> **TASK TO COMPLETE**
Reproduce every item below word for word, omitting the pictures.

> **DATASET**
---
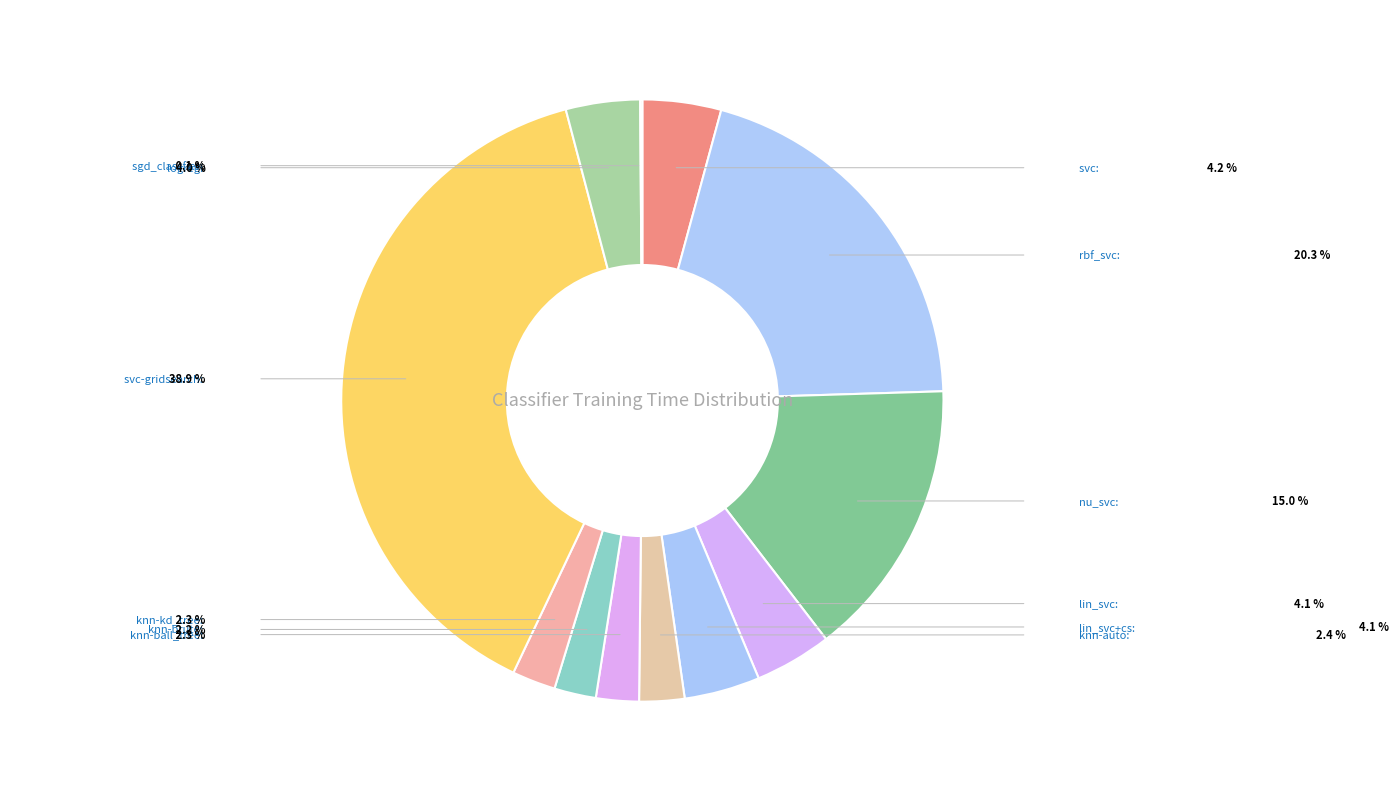

Does lin_svc+cs account for over 50% of the chart?

No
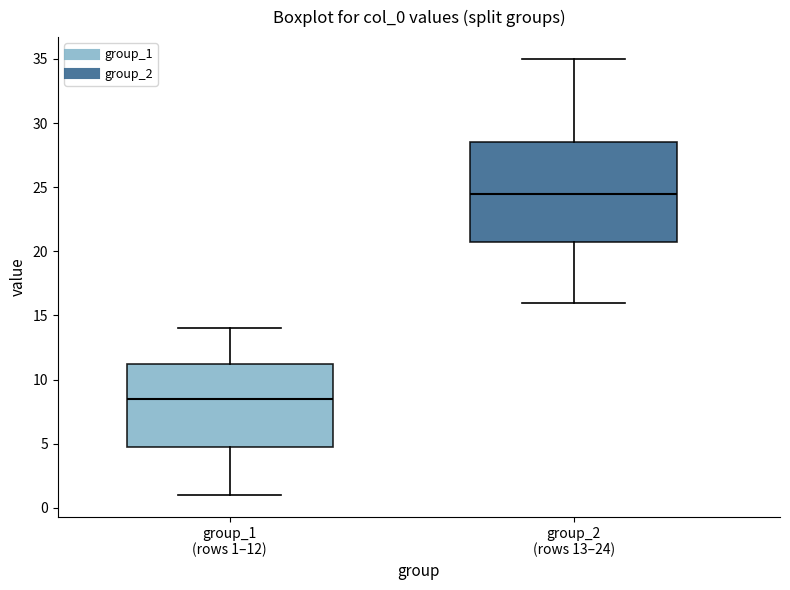

Which box is the tallest, from its lower edge to its upper edge?

group_2 (rows 13–24)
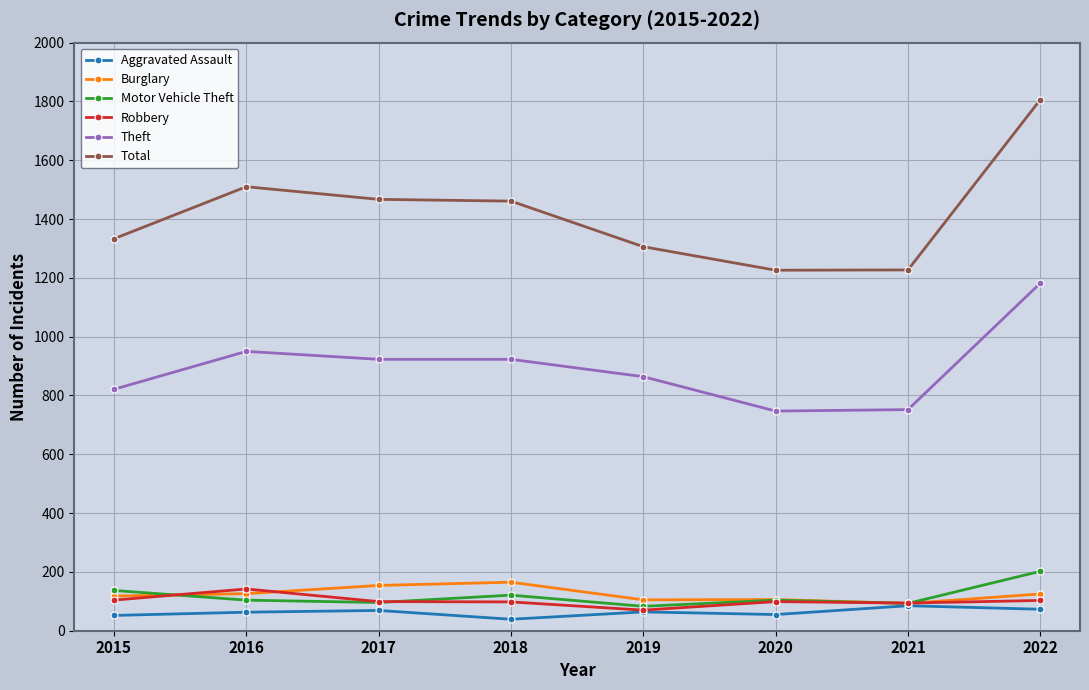

Which label corresponds to the largest value in the chart?

2022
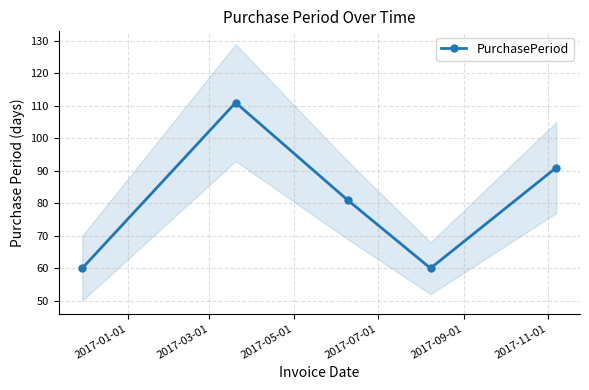

What is the sum of all values?

403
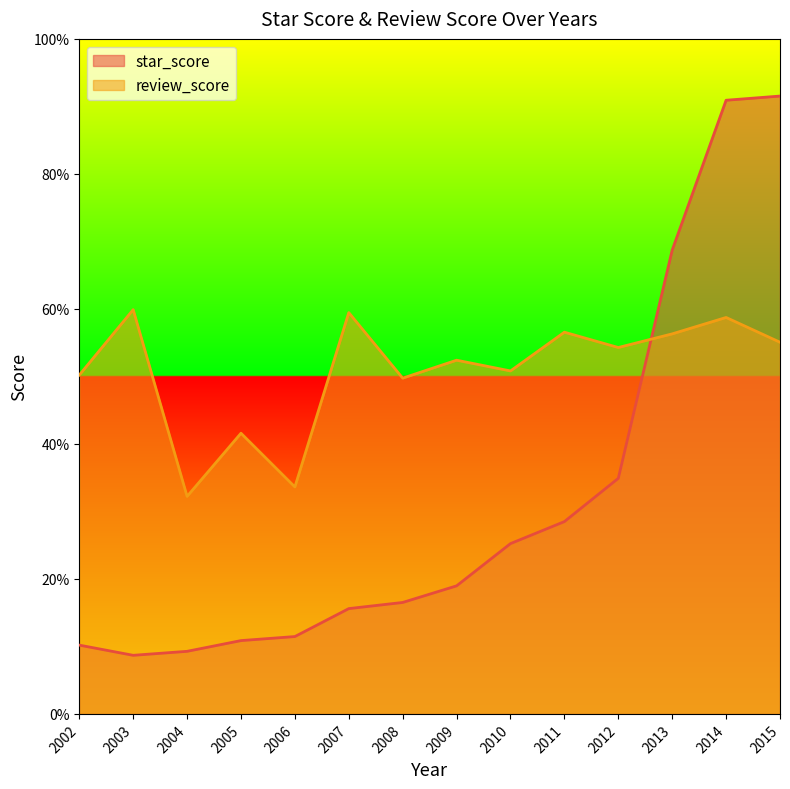

Count the review_score values in the range 0 to 1.

14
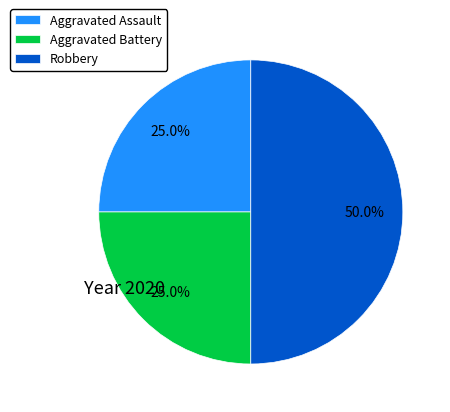

What is the total percentage of Aggravated Battery and Aggravated Assault?

50.0%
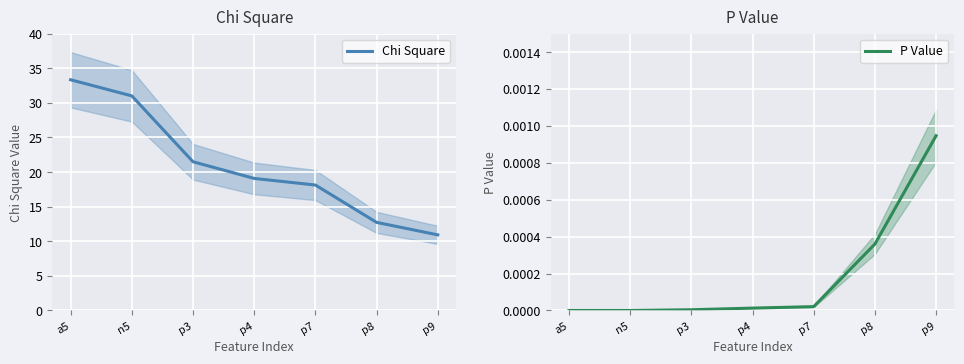

True or false: Chi Square and P Value intersect in this chart.

False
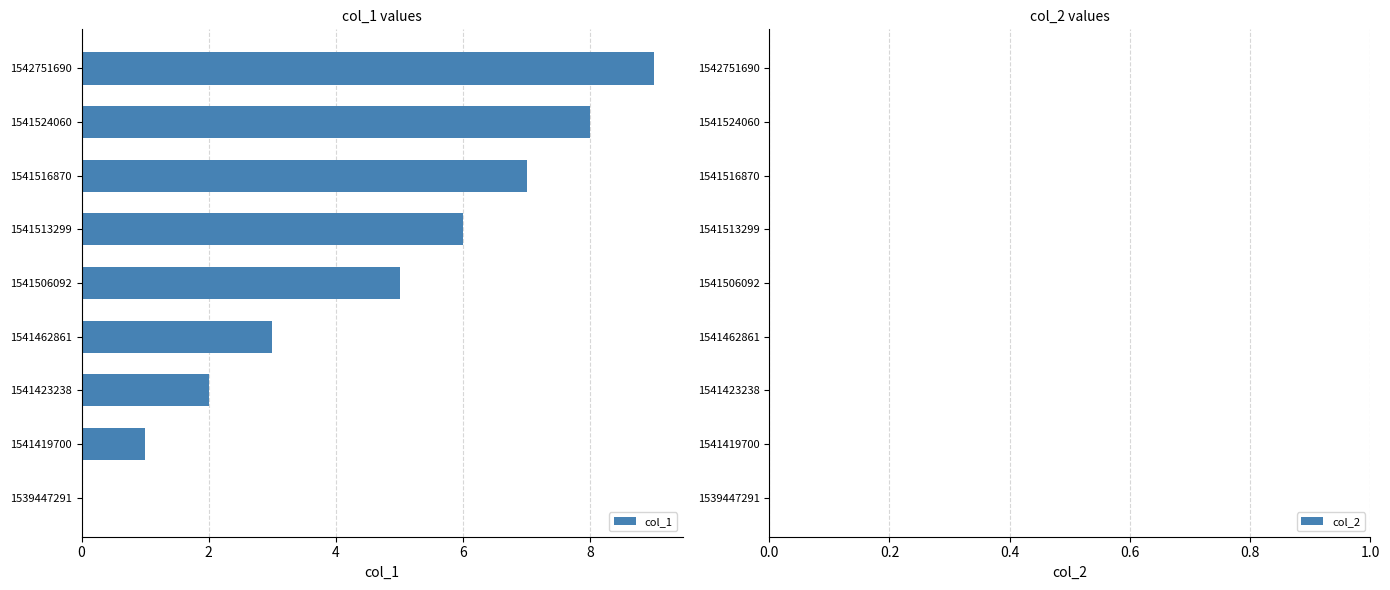

Read the value at 1541506092.

5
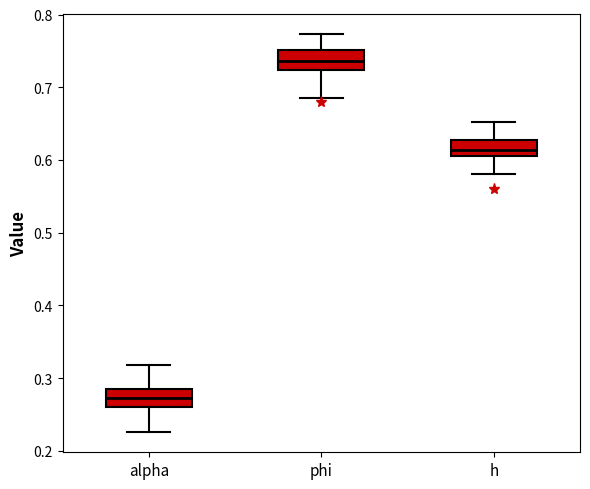

Reading left to right, read every box against the y-axis: the position of its median line, the range the box covers, and the ends of its whiskers. The values are not printed on the chart, so give them approximately, as read against the axis.

alpha: median 0.27, box 0.26 to 0.28, whiskers 0.23 to 0.32
phi: median 0.74, box 0.72 to 0.75, whiskers 0.69 to 0.77
h: median 0.61 (inside the box), box 0.61 to 0.63, whiskers 0.58 to 0.65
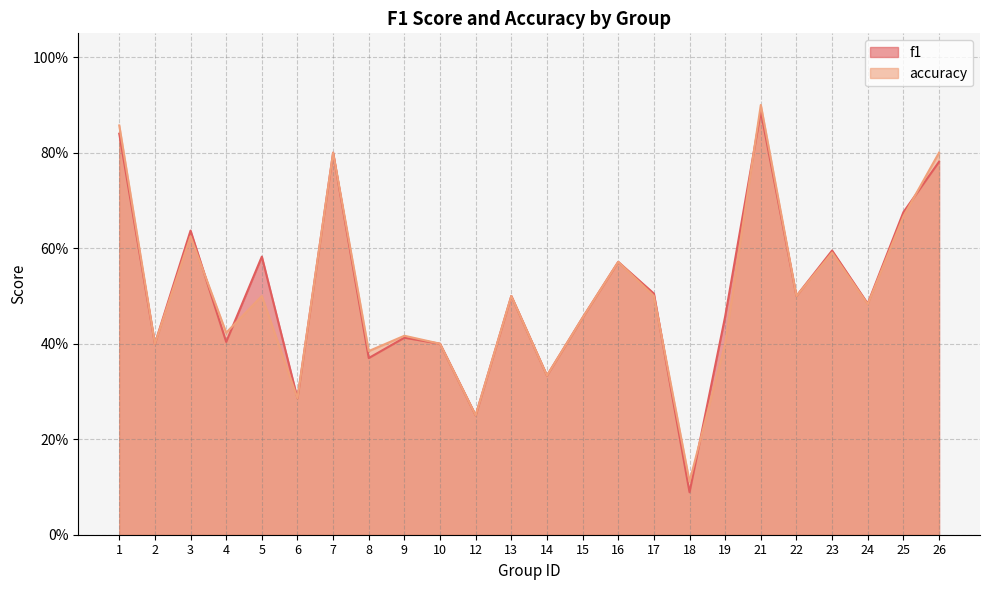

True or false: f1 has more than 0 points higher than both neighbors.

True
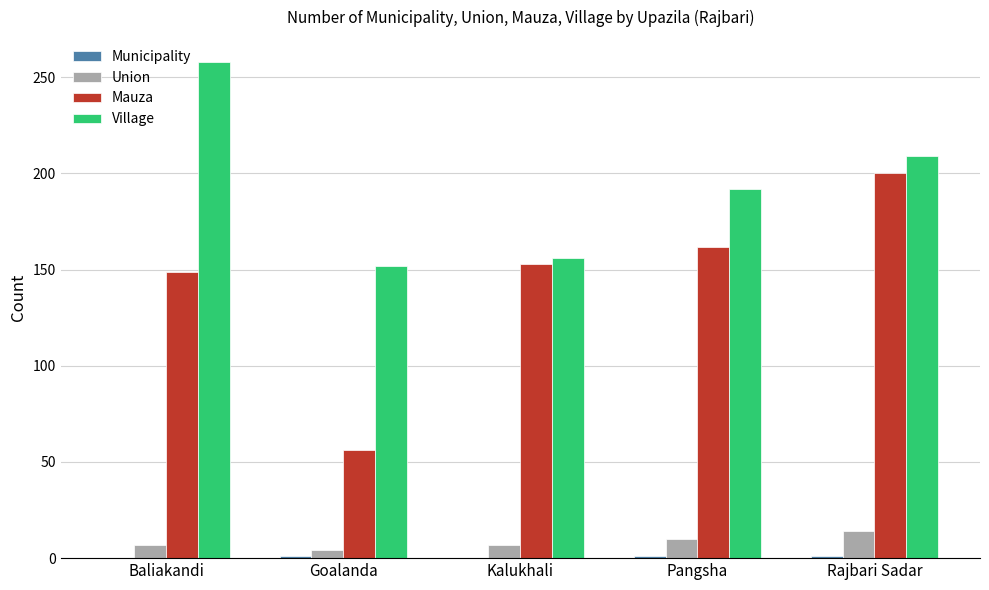

Is the value of Union at Pangsha greater than the value of Village at Rajbari Sadar?

No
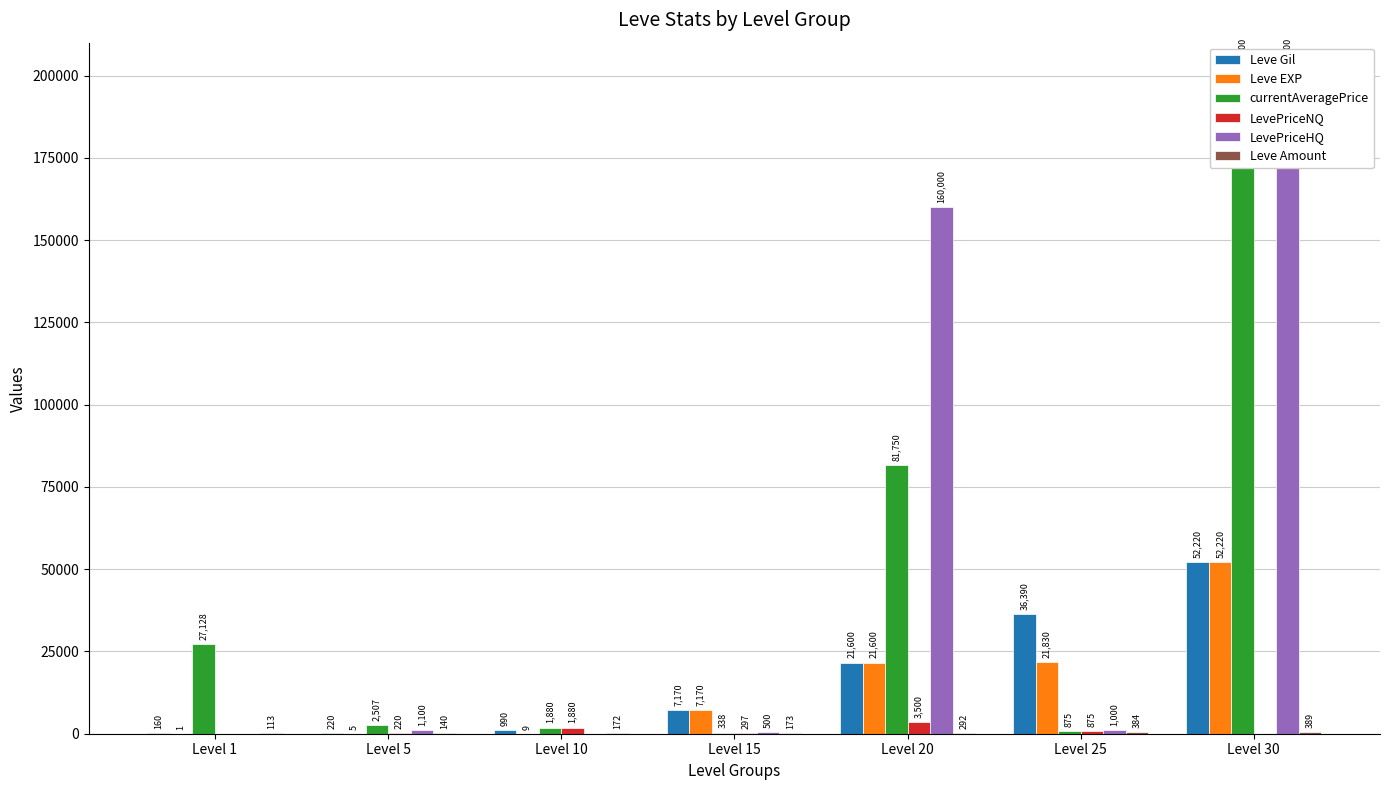

What is the difference between the maximum and minimum values in the LevePriceNQ series?

3500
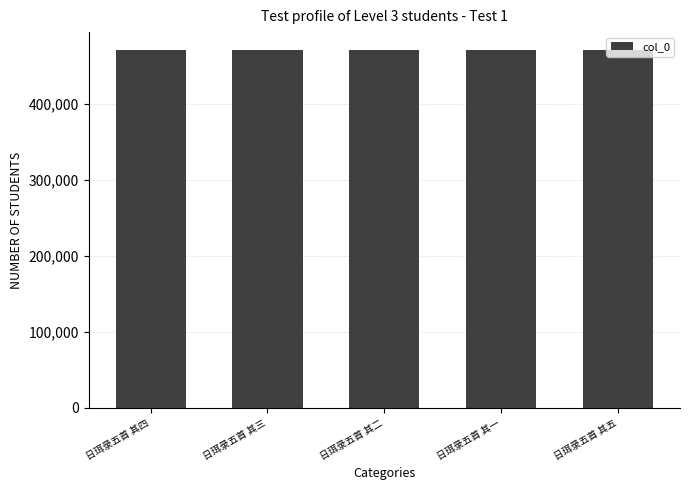

What is the ratio of the value at 日珥录五首 其三 to the value at 日珥录五首 其四?

1.0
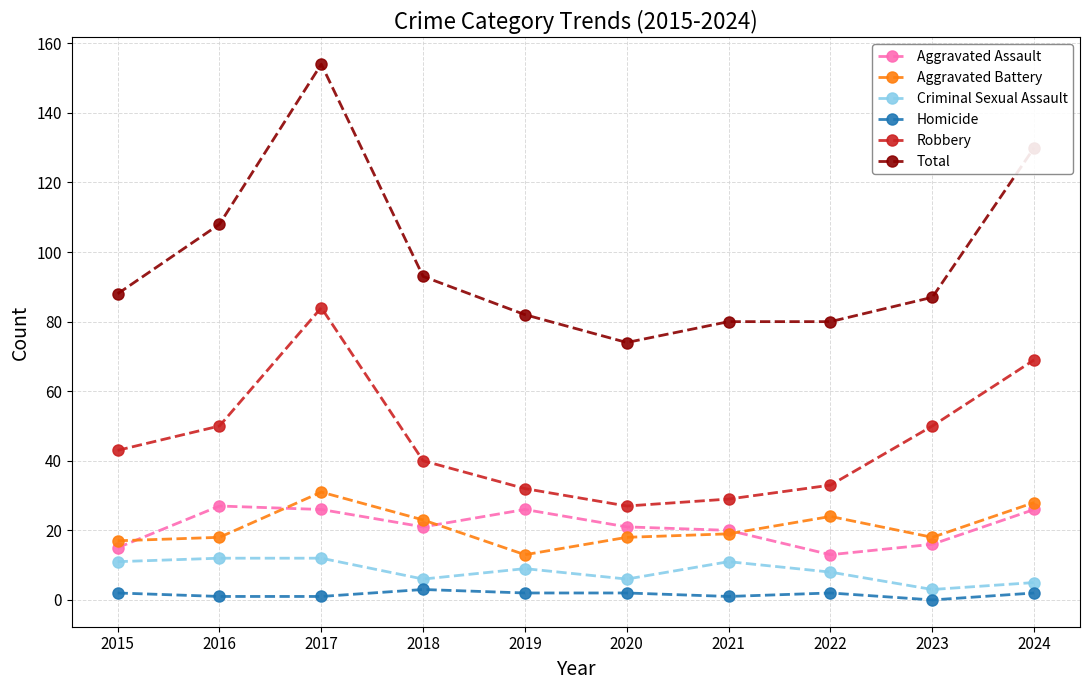

The Robbery series shows 43 at 2015. True or false?

True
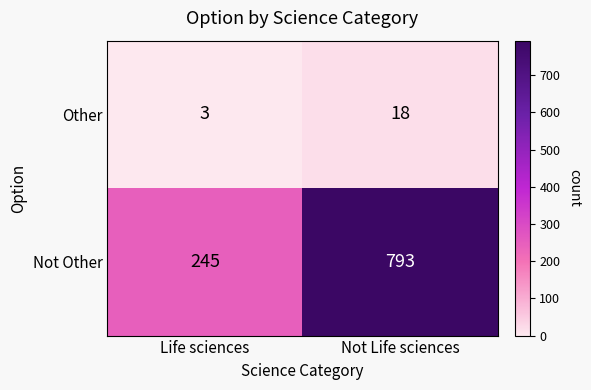

Which category has the highest value across all series?

Not Life sciences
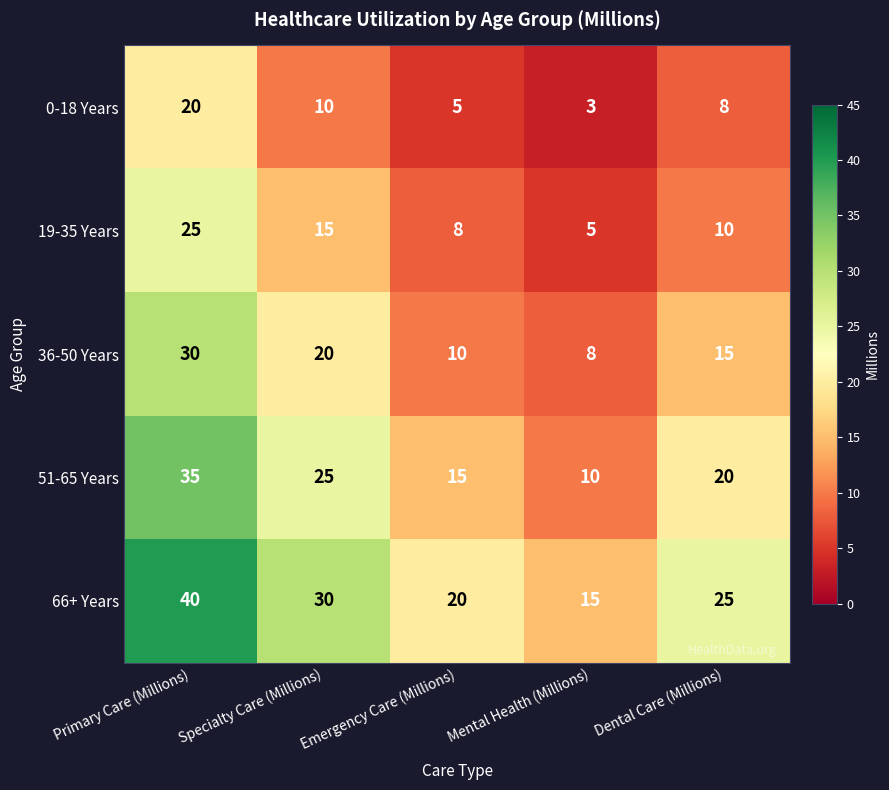

The 19-35 Years series shows 7 at Specialty Care (Millions). True or false?

False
---
> **SOLUTION BELOW**
Does lin_svc+cs account for over 50% of the chart?

No

Which box is the tallest, from its lower edge to its upper edge?

group_2 (rows 13–24)

Which label corresponds to the largest value in the chart?

2022

What is the sum of all values?

403

Count the review_score values in the range 0 to 1.

14

What is the total percentage of Aggravated Battery and Aggravated Assault?

50.0%

True or false: Chi Square and P Value intersect in this chart.

False

Read the value at 1541506092.

5

Reading left to right, read every box against the y-axis: the position of its median line, the range the box covers, and the ends of its whiskers. The values are not printed on the chart, so give them approximately, as read against the axis.

alpha: median 0.27, box 0.26 to 0.28, whiskers 0.23 to 0.32
phi: median 0.74, box 0.72 to 0.75, whiskers 0.69 to 0.77
h: median 0.61 (inside the box), box 0.61 to 0.63, whiskers 0.58 to 0.65

True or false: f1 has more than 0 points higher than both neighbors.

True

Is the value of Union at Pangsha greater than the value of Village at Rajbari Sadar?

No

What is the difference between the maximum and minimum values in the LevePriceNQ series?

3500

What is the ratio of the value at 日珥录五首 其三 to the value at 日珥录五首 其四?

1.0

The Robbery series shows 43 at 2015. True or false?

True

Which category has the highest value across all series?

Not Life sciences

The 19-35 Years series shows 7 at Specialty Care (Millions). True or false?

False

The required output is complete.